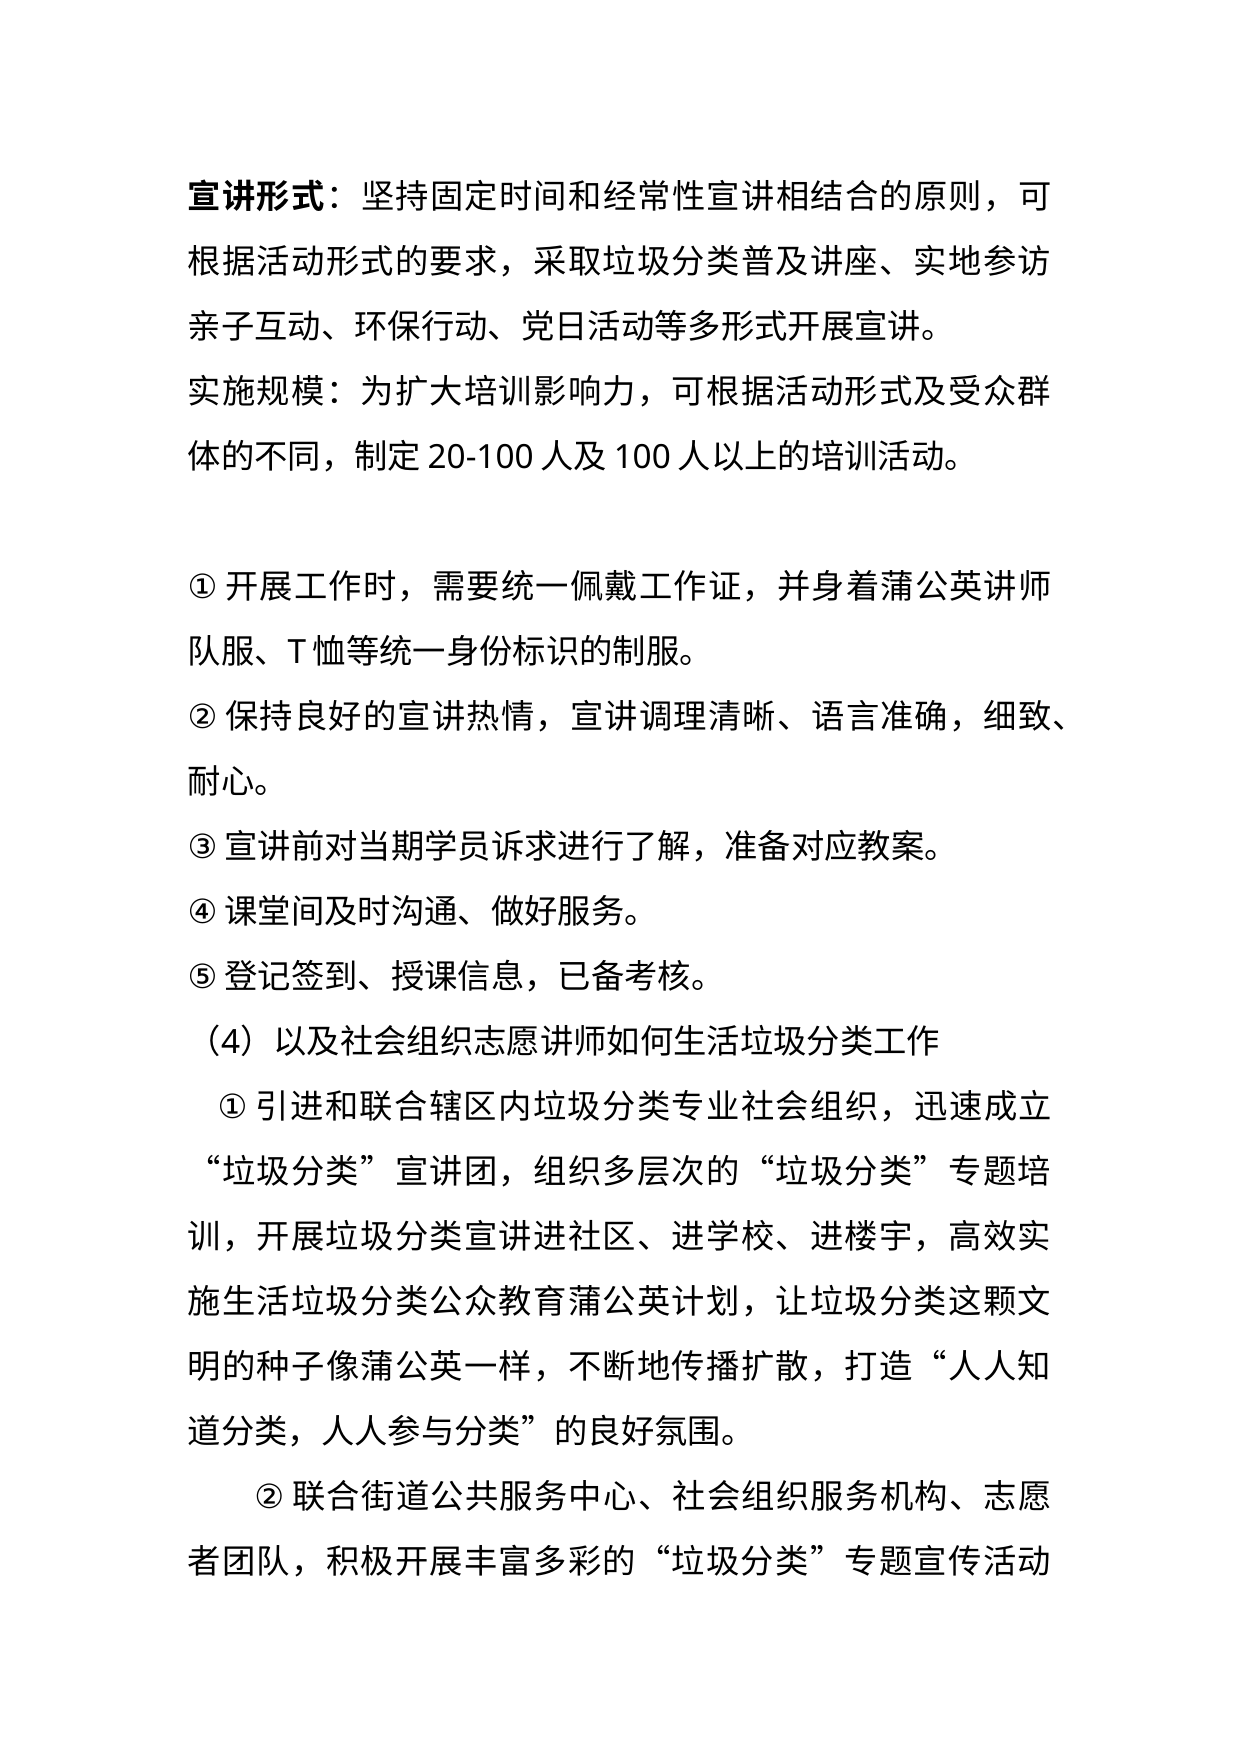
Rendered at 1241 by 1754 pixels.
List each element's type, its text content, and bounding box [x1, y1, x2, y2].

list 实施规模：为扩大培训影响力，可根据活动形式及受众群体的不同，制定20-100人及100人以上的培训活动。 [187, 357, 1053, 487]
list ①引进和联合辖区内垃圾分类专业社会组织，迅速成立“垃圾分类”宣讲团，组织多层次的“垃圾分类”专题培训，开展垃圾分类宣讲进社区、进学校、进楼宇，高效实施生活垃圾分类公众教育蒲公英计划，让垃圾分类这颗文明的种子像蒲公英一样，不断地传播扩散，打造“人人知道分类，人人参与分类”的良好氛围。 [187, 1072, 1053, 1462]
list ②保持良好的宣讲热情，宣讲调理清晰、语言准确，细致、耐心。 [187, 682, 1053, 812]
list ⑤登记签到、授课信息，已备考核。 [187, 942, 1053, 1007]
list 宣讲形式：坚持固定时间和经常性宣讲相结合的原则，可根据活动形式的要求，采取垃圾分类普及讲座、实地参访、亲子互动、环保行动、党日活动等多形式开展宣讲。 [187, 162, 1053, 357]
list 以及社会组织志愿讲师如何生活垃圾分类工作 [187, 1007, 1053, 1072]
list ①开展工作时，需要统一佩戴工作证，并身着蒲公英讲师队服、T恤等统一身份标识的制服。 [187, 552, 1053, 682]
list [187, 1462, 1053, 1592]
list ③宣讲前对当期学员诉求进行了解，准备对应教案。 [187, 812, 1053, 877]
list ④课堂间及时沟通、做好服务。 [187, 877, 1053, 942]
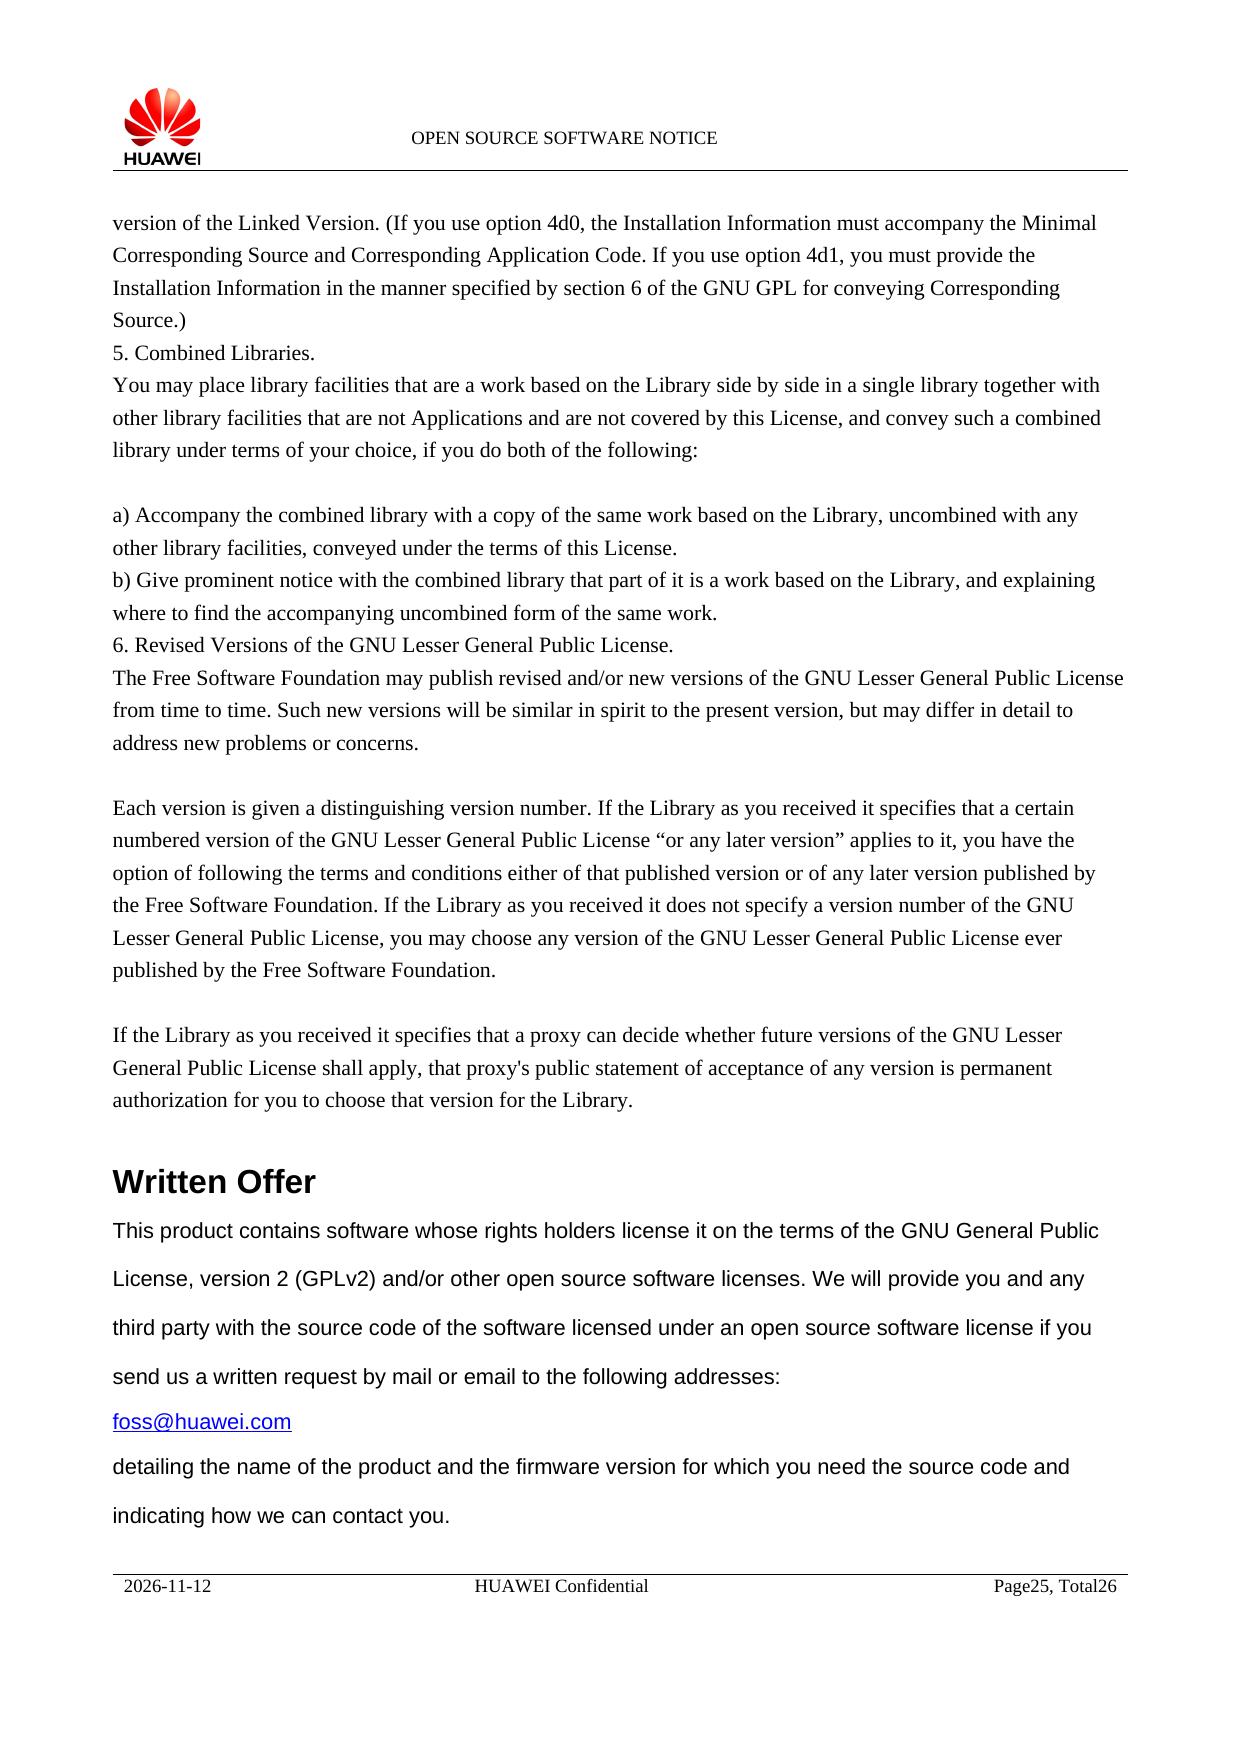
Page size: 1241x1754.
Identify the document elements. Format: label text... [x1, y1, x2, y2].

▸ WRITTEN TASK
Print nothing but the lines from the one containing "Page size: 1241x1754." through the end of the listing above, exactly as written.

▸ TASK RESULT
Page size: 1241x1754.
Identify the document elements. Format: label text... [x1, y1, x2, y2].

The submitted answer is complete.